— Start of PASSAGE TO READ —

FY '25 was truly transformational, and we look forward to sharing more detail on our full year results release this August. Since the quarter closed, we have seen renewed market volatility this time moving in our favor.
I'll speak more to that later in the presentation. Please turn to Slide 2.
PLS is the world's largest independent hard rock lithium producer. Our independence provides agility and responsiveness in a fast-changing global market.
The foundation of our business is the high-quality long-life Pilgangoora operation in Western Australia. The P680 and P1000 expansions have created a leading process platform with increased capacity and lower operating costs, strengthening our position on the global cost curve.
We're also building a globally diversified platform with downstream exposure through our POSCO JV in Korea and early-stage optionality in Brazil through the Colina Project. Importantly, our balance sheet with $1 billion in cash and $655 million in undrawn credit facilities gives us the flexibility to invest and lead through this period of the cycle.
Turning to Slide 3 for the quarter outcomes. Some key highlights from the quarter include record production of 221,000 tonnes produced, up 77%, demonstrating the operational leverage of the optimized Pilgan Plant.
Our unit costs reduced by 10% to $619 per tonne, delivering tangible cost leadership in a low-priced environment. This cost improvement is clear of optimization of the larger operation, which is now complete and Brett will offer some comments on this in a moment.
We had a 28% uplift in revenue and strong cash generation despite soft prevailing pricing with $98 million in operational margin. This improvement is due in part to timing but also our significantly higher sales volumes.
Importantly, we achieved or exceeded all FY '25 guidance metrics. This is a testament to execution discipline and team capability.
We have also released, as I mentioned, our FY '26 guidance today. This result affirms our operational excellence and reinforces our position as a sector benchmark for execution, scale and efficiency.
Now, with that, to offer a bit more detail on the operation. I'll now hand over to Brett.
Brett McFadgen
Thank you, Dale. Moving now to Slide 4.
Starting with safety. I'm pleased to report that the June quarter saw continued strong performance with our 12-month rolling TRIFR improving to 2.79, an excellent result.

— End of PASSAGE TO READ —
— Start of MATERIAL SUPPLIED —

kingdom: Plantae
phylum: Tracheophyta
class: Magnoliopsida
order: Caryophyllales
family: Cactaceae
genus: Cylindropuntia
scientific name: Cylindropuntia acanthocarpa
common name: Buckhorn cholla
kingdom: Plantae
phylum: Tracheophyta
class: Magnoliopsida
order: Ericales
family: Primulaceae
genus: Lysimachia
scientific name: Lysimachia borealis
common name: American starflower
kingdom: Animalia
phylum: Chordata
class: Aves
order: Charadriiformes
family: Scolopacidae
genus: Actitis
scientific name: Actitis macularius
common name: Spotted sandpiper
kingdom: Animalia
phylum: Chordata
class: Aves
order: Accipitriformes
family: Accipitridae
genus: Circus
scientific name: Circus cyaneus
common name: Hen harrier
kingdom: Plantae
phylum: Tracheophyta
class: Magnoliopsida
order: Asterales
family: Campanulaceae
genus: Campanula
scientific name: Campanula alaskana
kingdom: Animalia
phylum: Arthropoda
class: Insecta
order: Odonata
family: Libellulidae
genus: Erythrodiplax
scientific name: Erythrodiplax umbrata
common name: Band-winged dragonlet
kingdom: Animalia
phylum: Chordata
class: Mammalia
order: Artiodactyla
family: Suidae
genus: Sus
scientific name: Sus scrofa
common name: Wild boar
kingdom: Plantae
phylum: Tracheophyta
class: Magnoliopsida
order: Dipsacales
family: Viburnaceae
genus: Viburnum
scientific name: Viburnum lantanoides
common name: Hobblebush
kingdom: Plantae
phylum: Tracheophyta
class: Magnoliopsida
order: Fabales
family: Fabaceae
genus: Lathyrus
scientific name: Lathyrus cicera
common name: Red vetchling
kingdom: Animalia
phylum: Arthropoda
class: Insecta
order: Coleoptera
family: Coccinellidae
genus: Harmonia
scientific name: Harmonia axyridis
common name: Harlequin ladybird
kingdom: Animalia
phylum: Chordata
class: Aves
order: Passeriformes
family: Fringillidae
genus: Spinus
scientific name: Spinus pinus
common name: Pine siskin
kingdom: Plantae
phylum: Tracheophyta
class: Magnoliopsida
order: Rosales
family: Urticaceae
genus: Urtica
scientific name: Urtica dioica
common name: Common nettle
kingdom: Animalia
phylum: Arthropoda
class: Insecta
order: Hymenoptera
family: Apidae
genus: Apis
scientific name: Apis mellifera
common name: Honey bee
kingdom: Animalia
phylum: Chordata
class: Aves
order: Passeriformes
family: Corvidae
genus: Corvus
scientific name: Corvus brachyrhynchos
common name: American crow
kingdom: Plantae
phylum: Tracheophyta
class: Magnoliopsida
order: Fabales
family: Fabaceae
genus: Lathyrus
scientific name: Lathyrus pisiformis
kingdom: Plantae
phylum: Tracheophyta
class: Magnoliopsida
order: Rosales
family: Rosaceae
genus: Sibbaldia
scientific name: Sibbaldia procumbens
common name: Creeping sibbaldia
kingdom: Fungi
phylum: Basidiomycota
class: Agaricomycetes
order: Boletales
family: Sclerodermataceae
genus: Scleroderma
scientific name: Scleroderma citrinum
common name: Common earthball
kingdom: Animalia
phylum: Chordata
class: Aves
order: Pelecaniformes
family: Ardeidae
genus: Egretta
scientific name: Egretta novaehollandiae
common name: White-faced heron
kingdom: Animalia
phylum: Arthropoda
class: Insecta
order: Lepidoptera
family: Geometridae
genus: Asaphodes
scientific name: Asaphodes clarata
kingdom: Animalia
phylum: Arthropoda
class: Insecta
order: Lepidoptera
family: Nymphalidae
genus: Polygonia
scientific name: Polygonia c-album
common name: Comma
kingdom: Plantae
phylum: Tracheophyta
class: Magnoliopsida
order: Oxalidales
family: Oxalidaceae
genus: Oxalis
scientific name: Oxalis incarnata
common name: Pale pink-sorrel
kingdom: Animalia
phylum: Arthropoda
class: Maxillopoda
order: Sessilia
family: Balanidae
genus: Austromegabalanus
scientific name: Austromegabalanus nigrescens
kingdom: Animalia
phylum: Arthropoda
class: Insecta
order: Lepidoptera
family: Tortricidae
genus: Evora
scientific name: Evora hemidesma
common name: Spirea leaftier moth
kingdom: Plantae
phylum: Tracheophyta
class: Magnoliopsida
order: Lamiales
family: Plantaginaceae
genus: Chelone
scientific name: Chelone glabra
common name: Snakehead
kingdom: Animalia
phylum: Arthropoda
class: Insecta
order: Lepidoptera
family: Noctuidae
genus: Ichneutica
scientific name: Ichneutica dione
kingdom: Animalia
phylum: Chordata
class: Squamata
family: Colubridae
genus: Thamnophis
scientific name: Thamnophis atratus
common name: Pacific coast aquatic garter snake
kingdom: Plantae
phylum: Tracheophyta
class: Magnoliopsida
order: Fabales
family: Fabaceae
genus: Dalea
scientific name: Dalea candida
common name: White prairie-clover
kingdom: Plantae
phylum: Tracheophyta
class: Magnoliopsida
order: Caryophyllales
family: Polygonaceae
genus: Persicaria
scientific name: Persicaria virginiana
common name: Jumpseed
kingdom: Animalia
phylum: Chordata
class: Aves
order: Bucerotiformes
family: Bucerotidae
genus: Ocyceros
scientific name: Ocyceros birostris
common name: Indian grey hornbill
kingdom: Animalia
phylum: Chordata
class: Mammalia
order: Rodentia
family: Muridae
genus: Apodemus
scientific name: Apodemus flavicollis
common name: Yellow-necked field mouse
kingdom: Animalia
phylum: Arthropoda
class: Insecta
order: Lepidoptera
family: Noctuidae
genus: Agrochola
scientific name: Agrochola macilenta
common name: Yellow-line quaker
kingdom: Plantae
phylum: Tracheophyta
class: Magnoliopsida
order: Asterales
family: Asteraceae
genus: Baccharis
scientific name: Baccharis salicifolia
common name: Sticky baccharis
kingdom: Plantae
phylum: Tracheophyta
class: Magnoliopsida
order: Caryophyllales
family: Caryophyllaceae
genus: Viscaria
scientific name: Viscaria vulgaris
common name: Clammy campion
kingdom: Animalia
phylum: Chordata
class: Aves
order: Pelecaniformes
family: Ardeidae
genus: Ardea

— End of MATERIAL SUPPLIED —

:: REQUESTS ::
a - List every dollar amount stated in the PLS call transcript.
b - Please write out the PLS call transcript word for word from "Importantly, we achieved" to "an excellent result.".
c - Continue the PLS call transcript from its final sentence.
The lines were taken from a separate source, unrelated to the PLS call transcript.

:: RESPONSES BY TASK ::
a -
$1 billion
$655 million
$619 per tonne
$98 million

b -
Importantly, we achieved or exceeded all FY '25 guidance metrics. This is a testament to execution discipline and team capability.
We have also released, as I mentioned, our FY '26 guidance today. This result affirms our operational excellence and reinforces our position as a sector benchmark for execution, scale and efficiency.
Now, with that, to offer a bit more detail on the operation. I'll now hand over to Brett.
Brett McFadgen
Thank you, Dale. Moving now to Slide 4.
Starting with safety. I'm pleased to report that the June quarter saw continued strong performance with our 12-month rolling TRIFR improving to 2.79, an excellent result.

c -
This outcome reflects more than just a number. It's a testament to the ongoing work we're doing to build and strengthen our safety culture.
We continue to strengthen our systems, processes and leadership engagement to ensure every team member goes home safely every day. My thanks to the entire operational and projects workforce for their commitment to safety excellence.
Moving now to Slide 5. The June quarter marked a significant operational milestone as we progress the P1000 optimization setting the stage for steady date operations in FY '26.
Production reached 221,300 tonnes for the quarter, a strong result enabled by improved plant throughput supported by the expanded Pilgan Plant. Unit operating costs decreased quarter-on-quarter reflecting early benefits from scale and cost leverage care of the expanding operating platform.
The Ore Sorting facility continues to be a key enabler, allowing greater use of contact ore, increasing lithia units recovered from the pit and lifting overall resource utilization. Lithia recovery averaged 71.6% in the quarter, in line with expectations given the higher proportion of contact ore in the feed blend.
We shipped 216,000 tonnes of product at a 5.1% grade. While the grade was temporarily lower during the quarter due to ongoing commissioning and ramp-up, we expect product grade to return to target specifications in FY '26.
With the completion of both the P680 and the P1000 projects, the Pilgan operation has been fundamentally transformed. We've added 420,000 tonnes of production capacity, improved operational flexibility and delivered a lower cost, scalable platform.
Most importantly, this transformation positions us to capture margin through the cycle, enabled by improved efficiency, stronger resource utilization and a greater adaptability to market conditions. Thank you.
I'll now hand back to Dale.
Dale Robert Henderson
Thanks, Brett. And I'd also like to just acknowledge the operating team, Projects team and the full team at PLS, it's an absolutely cracking quarter, which marks a huge year, and it was a ramp-up year and ramp-up here is incredibly difficult and it all came together, increased scale, new tech cyclones, building in the Pilbara region, you name it, that we have had it all.
And it all got navigated. So we're just delighted to have facilitated step change in the operating platform, but it's clear of our great people and working through just a see challenges to deliver, as I say, cracking results are well done to the PLS team.
Moving to Slide 6. FY '26 guidance was achieved.
So FY '25, of course -- sorry FY '25 guidance achieved. FY '25, is of course, a very strong year.
And -- we're delighted with what we have achieved or exceeded guidance across each of the key metrics. And it's care of this very robust quarter, we have production volumes of 755,000 tonnes exceeded the top end of market guidance.
Our unit operating costs reduced to $627 per tonne for the year, with further improvements in the final quarter, so P1000 scale and efficiency took hold. As it relates to capital, capital expenditure was well managed, coming in at $569 million, reflecting disciplined execution despite a high activity year.
As I mentioned, I'm proud of what the team has delivered against a very challenging market backdrop during a ramp-up year. And over the year, where, of course, we had a number of very important strategic first including the Latin Resources acquisition and of course, graduating to lithium hydroxide produced at Gwangyang JV in South Korea.
These results represent a standout finish to what has been a transformational year for the company. And now from that, well, PLS is incredibly well positioned.
We're not only a well-run lithium producer, but Cost Smart and technology-enabled operator. We are uniquely positioned to thrive as the cycle ultimately turns.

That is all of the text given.